### WORK INSTRUCTIONS
Scan the entries for lines with the word "ring" and copy those lines.

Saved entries
⁂

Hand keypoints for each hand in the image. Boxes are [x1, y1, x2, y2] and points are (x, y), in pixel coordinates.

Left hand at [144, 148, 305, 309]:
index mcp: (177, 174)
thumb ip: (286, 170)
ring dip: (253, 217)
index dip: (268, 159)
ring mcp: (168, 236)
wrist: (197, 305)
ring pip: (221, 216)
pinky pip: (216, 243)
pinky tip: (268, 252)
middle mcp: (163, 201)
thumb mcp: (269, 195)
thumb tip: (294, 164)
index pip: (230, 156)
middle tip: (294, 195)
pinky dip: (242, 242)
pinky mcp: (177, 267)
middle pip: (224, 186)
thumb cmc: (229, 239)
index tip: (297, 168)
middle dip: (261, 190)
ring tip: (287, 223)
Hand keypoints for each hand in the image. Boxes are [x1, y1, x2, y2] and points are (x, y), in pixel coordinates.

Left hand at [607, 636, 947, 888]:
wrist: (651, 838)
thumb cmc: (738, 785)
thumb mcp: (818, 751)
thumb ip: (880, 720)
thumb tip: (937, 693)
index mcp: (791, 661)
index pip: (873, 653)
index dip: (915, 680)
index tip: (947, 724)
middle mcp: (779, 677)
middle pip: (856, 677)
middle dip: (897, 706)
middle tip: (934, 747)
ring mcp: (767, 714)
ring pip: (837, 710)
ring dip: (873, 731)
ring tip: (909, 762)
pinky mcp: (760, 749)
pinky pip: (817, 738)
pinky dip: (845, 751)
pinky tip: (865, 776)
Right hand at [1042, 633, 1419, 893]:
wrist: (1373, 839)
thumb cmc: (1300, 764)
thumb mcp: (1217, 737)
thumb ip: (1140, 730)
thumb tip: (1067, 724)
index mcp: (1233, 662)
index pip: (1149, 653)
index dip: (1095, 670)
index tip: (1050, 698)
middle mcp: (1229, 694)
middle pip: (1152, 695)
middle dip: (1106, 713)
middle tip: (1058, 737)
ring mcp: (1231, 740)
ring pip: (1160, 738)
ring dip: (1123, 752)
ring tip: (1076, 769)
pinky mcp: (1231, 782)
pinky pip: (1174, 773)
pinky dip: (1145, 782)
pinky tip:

⁂

### OUTPUT FOR THIS TASK
ring dip: (253, 217)
ring mcp: (168, 236)
ring pip: (221, 216)
ring tip: (287, 223)
ring mcp: (767, 714)
ring pip: (837, 710)
ring dip: (873, 731)
ring tip: (909, 762)
ring mcp: (1231, 740)
ring pip: (1160, 738)
ring dip: (1123, 752)
ring tip: (1076, 769)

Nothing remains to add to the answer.